Vaginal Hysterectomy and Repair

The uterus (also known as the womb) is a pear shaped organ that sits between the bladder and the rectum (back passage).

From puberty, every 26 to 30 days the uterus begins a menstrual cycle, during which time the uterus prepares itself to receive and nourish a fertilised egg (ovum). If the egg is not fertilised, then the thickened lining of the uterus sheds as a period (menstrual bleeding). If the egg is fertilised, then the cycle changes. Periods stop and the uterus grows to provide nourishment and support for the growing baby until birth.

The uterus, tubes and ovaries

The most common conditions of the uterus, for having a hysterectomy are:

  • Uterine disease.
  • Diseases of tubes and ovaries.
  • As part of the treatment for a prolapse.
  • Bleeding not controlled by conservative treatment.

The operation

Vaginal Hysterectomy

Removal of the uterus through the vagina. The vagina is stitched from below and there is no cut in the abdomen.

Sometimes, a laparoscope (telescope type of instrument) is also used. The surgeon will discuss this with you.

The surgeon will discuss with you the best surgery for your condition. You may need removal of one or both ovaries, but this depends on the reason for your hysterectomy, your age and their condition in relation to disease.

Vaginal Repair

There are many different techniques used for management of female incontinence. Ask your doctor to describe which operation you are having and the risks and outcomes of those risk

Benefits of having the surgery

The decision to have a hysterectomy depends on the type of problems you are having and how bad they are. It also depends on whether you need major surgery to make your life better or, if you have a life threatening illness, to prolong your life. You need to discuss this with your surgeon.

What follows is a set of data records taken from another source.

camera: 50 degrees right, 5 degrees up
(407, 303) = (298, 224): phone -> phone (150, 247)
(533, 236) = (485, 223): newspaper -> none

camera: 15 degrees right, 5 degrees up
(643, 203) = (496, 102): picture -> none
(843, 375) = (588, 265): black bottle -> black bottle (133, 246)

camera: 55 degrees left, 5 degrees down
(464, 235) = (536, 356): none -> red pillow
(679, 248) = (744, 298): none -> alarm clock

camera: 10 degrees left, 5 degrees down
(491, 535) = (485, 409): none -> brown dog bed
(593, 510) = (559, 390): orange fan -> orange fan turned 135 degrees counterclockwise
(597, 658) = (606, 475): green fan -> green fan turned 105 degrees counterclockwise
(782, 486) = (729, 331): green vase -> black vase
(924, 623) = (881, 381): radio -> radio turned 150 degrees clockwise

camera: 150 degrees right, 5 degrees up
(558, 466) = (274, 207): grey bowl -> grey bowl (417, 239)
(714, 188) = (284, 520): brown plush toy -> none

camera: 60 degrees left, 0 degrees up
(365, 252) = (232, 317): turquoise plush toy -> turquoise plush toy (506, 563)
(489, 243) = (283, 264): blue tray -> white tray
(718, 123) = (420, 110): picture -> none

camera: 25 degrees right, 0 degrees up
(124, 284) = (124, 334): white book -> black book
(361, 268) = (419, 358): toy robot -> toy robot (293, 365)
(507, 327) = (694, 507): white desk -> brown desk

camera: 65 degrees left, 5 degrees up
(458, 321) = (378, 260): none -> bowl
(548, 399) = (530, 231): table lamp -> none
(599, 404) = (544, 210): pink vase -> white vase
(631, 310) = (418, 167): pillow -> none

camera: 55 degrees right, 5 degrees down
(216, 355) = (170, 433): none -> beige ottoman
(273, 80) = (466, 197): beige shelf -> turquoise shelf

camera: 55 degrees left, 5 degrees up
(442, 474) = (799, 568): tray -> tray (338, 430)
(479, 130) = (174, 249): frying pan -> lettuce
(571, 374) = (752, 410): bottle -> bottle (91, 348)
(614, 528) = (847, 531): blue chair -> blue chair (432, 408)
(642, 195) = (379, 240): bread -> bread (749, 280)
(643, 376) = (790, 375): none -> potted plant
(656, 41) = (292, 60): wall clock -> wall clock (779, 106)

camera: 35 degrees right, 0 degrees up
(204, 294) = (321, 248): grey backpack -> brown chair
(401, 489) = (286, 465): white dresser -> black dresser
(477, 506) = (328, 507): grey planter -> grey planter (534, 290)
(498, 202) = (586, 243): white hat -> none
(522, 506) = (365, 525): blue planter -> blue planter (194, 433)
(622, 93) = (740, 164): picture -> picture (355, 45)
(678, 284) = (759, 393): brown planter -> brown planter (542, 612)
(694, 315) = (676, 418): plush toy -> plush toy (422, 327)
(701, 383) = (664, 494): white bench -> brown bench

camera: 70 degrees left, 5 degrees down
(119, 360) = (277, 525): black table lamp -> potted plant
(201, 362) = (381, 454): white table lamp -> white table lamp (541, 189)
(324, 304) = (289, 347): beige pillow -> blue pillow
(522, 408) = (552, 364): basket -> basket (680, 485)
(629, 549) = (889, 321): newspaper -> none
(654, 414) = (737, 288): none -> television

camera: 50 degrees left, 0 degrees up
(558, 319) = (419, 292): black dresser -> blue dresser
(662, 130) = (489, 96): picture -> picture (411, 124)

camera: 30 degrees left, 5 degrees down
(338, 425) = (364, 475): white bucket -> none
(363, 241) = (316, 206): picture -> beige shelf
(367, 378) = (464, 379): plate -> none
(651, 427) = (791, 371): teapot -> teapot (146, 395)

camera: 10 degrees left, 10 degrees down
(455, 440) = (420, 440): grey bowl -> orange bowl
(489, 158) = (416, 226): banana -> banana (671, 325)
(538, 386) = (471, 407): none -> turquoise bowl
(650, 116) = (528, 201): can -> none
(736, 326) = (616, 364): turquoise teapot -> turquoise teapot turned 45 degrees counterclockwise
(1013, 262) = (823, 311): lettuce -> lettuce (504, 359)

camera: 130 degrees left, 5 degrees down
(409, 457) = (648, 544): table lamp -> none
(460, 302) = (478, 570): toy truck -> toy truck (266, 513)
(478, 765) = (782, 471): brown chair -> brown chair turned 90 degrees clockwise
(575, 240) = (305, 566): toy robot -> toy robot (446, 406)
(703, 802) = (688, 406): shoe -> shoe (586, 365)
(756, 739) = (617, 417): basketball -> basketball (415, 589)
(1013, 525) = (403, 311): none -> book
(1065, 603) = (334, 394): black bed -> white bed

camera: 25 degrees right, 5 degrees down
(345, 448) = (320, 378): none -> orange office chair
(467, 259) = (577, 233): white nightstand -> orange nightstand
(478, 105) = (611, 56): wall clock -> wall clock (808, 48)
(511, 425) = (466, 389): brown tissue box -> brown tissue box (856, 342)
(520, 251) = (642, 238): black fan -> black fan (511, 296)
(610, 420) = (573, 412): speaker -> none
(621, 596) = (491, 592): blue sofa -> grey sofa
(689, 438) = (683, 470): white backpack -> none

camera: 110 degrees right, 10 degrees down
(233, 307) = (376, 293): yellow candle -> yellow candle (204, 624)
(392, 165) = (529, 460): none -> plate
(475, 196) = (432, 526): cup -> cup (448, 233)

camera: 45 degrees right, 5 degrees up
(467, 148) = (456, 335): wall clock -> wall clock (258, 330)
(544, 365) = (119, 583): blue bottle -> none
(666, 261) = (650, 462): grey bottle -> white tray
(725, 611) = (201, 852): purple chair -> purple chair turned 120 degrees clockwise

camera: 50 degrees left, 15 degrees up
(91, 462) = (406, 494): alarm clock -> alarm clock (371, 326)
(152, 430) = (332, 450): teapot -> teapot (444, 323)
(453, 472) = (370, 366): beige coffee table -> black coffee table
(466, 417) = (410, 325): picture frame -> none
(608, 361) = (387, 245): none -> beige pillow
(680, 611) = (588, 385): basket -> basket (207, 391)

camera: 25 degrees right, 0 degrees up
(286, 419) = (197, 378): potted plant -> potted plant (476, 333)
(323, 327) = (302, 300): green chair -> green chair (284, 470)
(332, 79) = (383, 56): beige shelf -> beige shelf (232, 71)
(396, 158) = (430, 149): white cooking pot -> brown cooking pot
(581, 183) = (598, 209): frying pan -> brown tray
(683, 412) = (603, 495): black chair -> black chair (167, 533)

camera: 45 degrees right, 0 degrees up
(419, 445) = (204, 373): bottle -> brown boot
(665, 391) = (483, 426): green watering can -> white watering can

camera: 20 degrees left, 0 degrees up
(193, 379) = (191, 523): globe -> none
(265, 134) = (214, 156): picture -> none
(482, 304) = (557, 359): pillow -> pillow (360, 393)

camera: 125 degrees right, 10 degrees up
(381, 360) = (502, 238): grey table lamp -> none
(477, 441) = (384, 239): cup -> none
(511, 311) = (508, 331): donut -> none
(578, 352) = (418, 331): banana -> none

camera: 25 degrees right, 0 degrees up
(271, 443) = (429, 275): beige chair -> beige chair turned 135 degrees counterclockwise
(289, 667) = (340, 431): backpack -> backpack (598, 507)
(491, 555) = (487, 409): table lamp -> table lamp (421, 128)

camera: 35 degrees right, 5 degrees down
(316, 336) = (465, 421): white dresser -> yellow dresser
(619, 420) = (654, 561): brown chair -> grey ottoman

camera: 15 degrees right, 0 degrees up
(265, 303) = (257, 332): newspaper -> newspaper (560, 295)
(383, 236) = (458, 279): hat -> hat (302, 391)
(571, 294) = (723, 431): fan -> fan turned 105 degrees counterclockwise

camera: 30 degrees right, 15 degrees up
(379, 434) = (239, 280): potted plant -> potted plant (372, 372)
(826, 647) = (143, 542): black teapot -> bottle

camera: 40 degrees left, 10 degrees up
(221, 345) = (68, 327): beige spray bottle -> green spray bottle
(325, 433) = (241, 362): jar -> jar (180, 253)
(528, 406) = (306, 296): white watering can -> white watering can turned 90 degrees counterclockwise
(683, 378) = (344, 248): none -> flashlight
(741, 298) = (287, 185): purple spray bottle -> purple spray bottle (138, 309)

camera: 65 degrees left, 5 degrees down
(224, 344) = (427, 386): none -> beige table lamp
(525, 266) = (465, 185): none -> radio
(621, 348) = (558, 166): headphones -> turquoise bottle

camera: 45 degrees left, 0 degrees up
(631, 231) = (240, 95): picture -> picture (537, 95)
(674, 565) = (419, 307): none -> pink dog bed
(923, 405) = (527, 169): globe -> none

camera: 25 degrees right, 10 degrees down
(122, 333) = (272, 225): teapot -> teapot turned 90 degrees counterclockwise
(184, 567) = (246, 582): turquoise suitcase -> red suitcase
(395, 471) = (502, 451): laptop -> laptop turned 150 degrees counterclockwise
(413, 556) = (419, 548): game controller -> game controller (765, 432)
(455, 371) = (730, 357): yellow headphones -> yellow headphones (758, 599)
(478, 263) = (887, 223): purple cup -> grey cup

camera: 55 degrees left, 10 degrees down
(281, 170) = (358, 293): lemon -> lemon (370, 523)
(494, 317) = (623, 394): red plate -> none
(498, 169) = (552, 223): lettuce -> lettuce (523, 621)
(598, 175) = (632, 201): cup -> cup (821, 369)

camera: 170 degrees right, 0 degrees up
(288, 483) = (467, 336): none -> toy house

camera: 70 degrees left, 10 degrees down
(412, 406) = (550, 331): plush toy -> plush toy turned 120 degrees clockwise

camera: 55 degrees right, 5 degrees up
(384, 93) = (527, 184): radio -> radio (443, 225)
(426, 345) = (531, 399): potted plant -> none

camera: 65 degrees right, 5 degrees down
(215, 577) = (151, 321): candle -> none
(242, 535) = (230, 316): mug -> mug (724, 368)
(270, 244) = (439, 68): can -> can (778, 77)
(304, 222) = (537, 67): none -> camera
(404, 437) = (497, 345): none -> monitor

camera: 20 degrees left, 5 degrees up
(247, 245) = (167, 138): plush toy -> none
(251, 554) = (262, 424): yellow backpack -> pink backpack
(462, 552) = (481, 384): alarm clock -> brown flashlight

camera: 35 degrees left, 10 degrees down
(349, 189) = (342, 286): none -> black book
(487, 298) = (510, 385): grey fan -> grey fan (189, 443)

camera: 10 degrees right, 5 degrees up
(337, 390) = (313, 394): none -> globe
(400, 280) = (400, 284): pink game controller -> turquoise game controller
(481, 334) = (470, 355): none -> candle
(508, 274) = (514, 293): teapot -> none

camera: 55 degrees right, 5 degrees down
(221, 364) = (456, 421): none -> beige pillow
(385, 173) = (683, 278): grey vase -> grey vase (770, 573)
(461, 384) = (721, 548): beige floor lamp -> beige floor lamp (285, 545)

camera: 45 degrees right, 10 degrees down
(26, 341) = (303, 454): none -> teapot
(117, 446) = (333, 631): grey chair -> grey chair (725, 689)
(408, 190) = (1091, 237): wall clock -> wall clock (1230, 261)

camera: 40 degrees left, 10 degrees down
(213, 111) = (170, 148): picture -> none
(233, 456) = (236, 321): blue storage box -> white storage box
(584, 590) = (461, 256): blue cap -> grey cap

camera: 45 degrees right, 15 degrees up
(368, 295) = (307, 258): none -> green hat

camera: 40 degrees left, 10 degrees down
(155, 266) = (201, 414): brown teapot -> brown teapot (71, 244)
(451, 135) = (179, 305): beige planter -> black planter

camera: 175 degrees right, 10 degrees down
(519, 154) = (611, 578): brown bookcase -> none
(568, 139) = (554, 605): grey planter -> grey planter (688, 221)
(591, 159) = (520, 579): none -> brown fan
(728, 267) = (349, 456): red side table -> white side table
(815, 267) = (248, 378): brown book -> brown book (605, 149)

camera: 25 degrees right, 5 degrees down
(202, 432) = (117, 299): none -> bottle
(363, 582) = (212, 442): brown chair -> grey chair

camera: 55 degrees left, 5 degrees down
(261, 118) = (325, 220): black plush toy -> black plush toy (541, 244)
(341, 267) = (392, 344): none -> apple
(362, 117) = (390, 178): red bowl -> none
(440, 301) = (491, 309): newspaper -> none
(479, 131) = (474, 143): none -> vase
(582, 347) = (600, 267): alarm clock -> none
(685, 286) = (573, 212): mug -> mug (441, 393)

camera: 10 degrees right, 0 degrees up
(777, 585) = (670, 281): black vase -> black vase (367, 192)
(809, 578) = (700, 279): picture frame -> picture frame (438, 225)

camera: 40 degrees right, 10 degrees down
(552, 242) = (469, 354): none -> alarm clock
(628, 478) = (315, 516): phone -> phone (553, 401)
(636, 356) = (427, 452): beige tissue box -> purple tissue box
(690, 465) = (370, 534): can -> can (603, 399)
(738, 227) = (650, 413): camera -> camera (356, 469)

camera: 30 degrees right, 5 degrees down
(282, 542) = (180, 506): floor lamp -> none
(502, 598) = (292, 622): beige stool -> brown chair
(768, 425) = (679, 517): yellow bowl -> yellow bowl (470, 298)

Risks of not having the procedure

This depends on the reason for the surgery:

  • For prolonged bleeding, you may develop anaemia, which may need blood transfusions, and continued problems with heavy and irregular periods.
  • If you have a prolapse, the uterus can drop down into the vagina and even outside the vagina where it can develop ulcers and cause considerable pain and discomfort.
  • If you have a suspected tumour, then possible spread of tumour may result.

Condition and procedure

The doctor has explained that I have the following condition: (Doctor to document in patient’s own words)

The following procedure will be performed:

Removal of the uterus (womb) through the vagina and repair of any prolapse.

This involves a cut in the vagina in its top part and/or front and back walls.

A catheter is usually put into the bladder after the operation to drain the urine until healing has taken place. A pack may also be used.


See “About your anaesthetic” information sheet for information about the anaesthetic and the risks involved. If you have any concerns, talk these over with your anaesthetist.

If you have not been given an information sheet, please ask for one.

General risks of a procedure

They include:

Small areas of the lungs may collapse, increasing the risk of chest infection. This may need antibiotics and physiotherapy.

Clots in the legs with pain and swelling. Rarely part of this clot may break off and go to the lungs which can be fatal.

A heart attack because of strain on the heart or a stroke. − Death is possible but very rare due to the procedure.

Risks of this procedure

Below are listed some risks/ complications. See patient information sheet- “Hysterectomy” for more information about the consequences and frequency of the risks. If you have not been given an information sheet, please ask for one.

  • Severe bleeding from large blood vessels about the uterus.
  • Collection of blood clot at top of vagina (haematoma).
  • Infection in the operation site or pelvis or urinary tract.
  • Injury to other organs such as the ureter(s) (tube leading from kidney to bladder) bladder or bowel.
  • A connection (fistula) may develop between the vagina and other organs (bladder, bowel).
  • Bowel blockage after the operation.
  • Pain in the perineum, which can last for weeks after surgery.
  • Failure after vaginal repair ie. vaginal repair may not be successful, in the short or long term and may need later corrective surgery. This results in recurrence of the prolapse.
  • Occurrence of pain during sexual intercourse or altered sexual function after vaginal repair.
  • Change in bladder and bowel habits.
  • Feelings of depression and anxiety.
  • Onset of menopause in pre- menopausal women if both ovaries are removed.
  • Increased risk in obese people of wound infection, chest infection, heart and lung complications and thrombosis.
  • Increased risk in smokers of wound and chest infections, heart and lung complications and thrombosis.